Archaeology, Literary Landscapes, and Finding the Spirit of the Highlands and Islands
The Spirit of the Highlands and Islands team were delighted to welcome our placement student Corey Anderson from the University of the Highlands and Islands to work with us over a 6-week period. During the placement, Corey was asked to select and research archaeological landscapes of interest, develop creative or informative stories based on this research and, finally, design an engaging trail around the archive stories and locations of his choice in the Highlands and Islands.
In this Spirit: Spotlight, Corey writes about his experience as a student and working with the project uncovering the 'Spirit of the Highlands and Islands' in its awe-inspiring archaeological sites and inspirational landscapes along the way.
Stubborn, bloody, and rough around the edges with a spirit not easily broken, either by the elements or anyone else. You must be quite tough to live here, and you’d have to be mad not to be inspired here.
I’ve just hopefully finished my last year studying BSc Archaeology and Environmental Studies with the University of the Highlands and Islands (UHI), which has been the most eventful undertaking of my life.
UHI is a unique institution as there is no single campus or building from which all students congregate and no singular method of study, but rather 12 satellite colleges spread from as far between as Argyll to the Shetland Islands that each offer flexible learning. The challenge of establishing connections between students and lecturers at other colleges became all too apparent during the pandemic once we were all forced into remote study. It was difficult not to feel even more isolated from my archaeology peers in Orkney when I was already isolating from my next-door neighbour.

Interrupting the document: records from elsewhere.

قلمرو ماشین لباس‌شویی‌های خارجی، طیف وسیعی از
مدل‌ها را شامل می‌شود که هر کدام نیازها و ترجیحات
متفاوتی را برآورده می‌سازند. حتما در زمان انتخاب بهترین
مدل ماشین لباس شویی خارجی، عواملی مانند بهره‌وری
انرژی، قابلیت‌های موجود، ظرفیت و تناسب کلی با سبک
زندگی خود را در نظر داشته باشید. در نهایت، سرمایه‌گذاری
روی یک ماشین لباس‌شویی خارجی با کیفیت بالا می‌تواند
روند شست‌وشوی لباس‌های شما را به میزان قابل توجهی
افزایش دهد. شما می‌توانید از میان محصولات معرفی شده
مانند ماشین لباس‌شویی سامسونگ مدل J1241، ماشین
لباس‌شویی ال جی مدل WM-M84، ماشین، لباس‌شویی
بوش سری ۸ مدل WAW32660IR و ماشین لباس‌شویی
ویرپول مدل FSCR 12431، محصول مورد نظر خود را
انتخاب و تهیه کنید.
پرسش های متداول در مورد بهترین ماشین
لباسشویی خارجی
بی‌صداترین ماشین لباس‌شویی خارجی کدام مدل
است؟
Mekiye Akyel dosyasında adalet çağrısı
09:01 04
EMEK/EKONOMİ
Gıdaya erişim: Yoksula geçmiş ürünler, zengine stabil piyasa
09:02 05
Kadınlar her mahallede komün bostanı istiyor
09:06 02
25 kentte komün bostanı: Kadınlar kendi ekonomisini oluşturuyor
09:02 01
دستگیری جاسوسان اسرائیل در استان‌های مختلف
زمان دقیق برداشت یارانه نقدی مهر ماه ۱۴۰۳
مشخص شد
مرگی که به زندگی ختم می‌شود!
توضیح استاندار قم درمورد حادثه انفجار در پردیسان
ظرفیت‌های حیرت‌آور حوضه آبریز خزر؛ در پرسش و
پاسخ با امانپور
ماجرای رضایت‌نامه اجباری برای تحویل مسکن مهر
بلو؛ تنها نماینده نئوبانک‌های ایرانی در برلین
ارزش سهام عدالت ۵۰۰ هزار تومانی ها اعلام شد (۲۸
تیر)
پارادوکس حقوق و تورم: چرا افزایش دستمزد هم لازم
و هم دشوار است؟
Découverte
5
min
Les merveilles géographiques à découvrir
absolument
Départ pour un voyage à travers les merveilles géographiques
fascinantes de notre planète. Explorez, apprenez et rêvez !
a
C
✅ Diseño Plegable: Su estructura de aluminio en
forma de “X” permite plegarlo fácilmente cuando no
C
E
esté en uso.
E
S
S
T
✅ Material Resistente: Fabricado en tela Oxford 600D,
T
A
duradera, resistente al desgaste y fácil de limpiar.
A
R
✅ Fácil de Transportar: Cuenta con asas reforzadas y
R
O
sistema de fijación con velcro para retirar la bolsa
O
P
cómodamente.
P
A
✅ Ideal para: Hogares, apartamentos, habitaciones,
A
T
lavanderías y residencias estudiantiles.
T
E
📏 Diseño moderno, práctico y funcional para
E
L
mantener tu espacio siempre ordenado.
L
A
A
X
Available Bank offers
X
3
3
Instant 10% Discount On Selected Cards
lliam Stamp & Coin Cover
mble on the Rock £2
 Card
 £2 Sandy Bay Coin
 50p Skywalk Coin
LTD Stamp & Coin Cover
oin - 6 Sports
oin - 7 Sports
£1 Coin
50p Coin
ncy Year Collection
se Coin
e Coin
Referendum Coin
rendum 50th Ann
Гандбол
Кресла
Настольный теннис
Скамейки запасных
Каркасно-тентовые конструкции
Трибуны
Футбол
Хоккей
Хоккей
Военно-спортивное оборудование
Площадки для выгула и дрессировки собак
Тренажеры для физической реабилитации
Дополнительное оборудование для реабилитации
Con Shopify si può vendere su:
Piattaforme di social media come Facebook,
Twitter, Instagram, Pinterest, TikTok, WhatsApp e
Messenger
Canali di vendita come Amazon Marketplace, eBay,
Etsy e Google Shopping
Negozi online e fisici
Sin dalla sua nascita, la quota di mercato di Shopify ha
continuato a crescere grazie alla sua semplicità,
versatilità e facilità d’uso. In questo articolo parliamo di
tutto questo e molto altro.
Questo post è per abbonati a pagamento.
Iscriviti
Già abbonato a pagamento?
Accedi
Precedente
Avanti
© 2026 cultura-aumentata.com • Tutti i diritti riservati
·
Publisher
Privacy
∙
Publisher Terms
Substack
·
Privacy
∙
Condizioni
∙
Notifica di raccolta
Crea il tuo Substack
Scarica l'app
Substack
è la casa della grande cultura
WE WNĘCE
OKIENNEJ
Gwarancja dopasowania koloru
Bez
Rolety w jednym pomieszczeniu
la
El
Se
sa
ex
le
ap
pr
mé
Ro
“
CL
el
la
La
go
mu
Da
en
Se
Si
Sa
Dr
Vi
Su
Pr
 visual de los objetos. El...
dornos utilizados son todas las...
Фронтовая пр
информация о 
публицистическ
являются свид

However, students in the Highlands and Islands are accustomed to adversity and far too spirited to be overcome by isolation. Despite having the widest college catchment of all, UHI Argyll kept their student union connected online. The marine science students in Oban opened an online shop to raise funds for future field research. Our archaeology institute in Orkney shared recorded excavations in absence of present trips and students across the network engaged with each other through video conferencing and discussion boards.
My placement with the Spirit of the Highlands and Islands project is no different. In a perfect world, I would have liked to visit many of the locations described in the stories submitted. But equally, I have enjoyed reading and researching people’s experiences and trying to put together my own from remote study.
The Highlands and Islands are certainly an inspiring place. I think they would have to be for students to persevere through the pandemic and for people to share their stories so willingly. I consider myself very fortunate, as an archaeology student, to have so many historic landscapes almost on my doorstep, and to be taught by archaeologists in Orkney and Shetland who have immediate access to some of the greatest archaeological discoveries in the world.
Personally, I’ve been struck by how this landscape has inspired literature, both from an historical perspective, but also from your stories. So many people have taken to poetry or short prose and even a limerick to describe what Munros, high streets, witches and ghost stories mean to them. Of course, the connection between many of the historical sites and landscapes mentioned to some of the world’s finest authors stood out to me most. Walter Scott and William Shakespeare seem to have been equally enthused with the Highland landscape and people, and the fascination with the Jacobite cause and Macbeth’s castles extends even now into modern media.
As part of my placement, I tried to create a potential visitor trail that may connect people with that literary past. I’ve posted my own descriptions of Sueno’s Stone and Brodie Castle, as well as their Shakespearian links, and adopted some locations from stories submitted. Stretching from Cawdor Castle in Nairnshire to Glen Shiel deep in the Highlands, I hope people find these sites of some interest.
My own experience with this landscape has been focused primarily during the Neolithic through to the Viking era as part of my degree studies, and I certainly hope to pursue excavations of sites like these in the future. But when I moved here, my first impression of the Highlands and Islands has always been encapsulated within the Jacobite rebellion era. They were my first experience of Scottish history at school and a gateway into my understanding of the Highland identity. Stubborn, bloody, and rough around the edges with a spirit not easily broken, either by the elements or anyone else. You must be quite tough to live here, and you’d have to be mad not to be inspired here.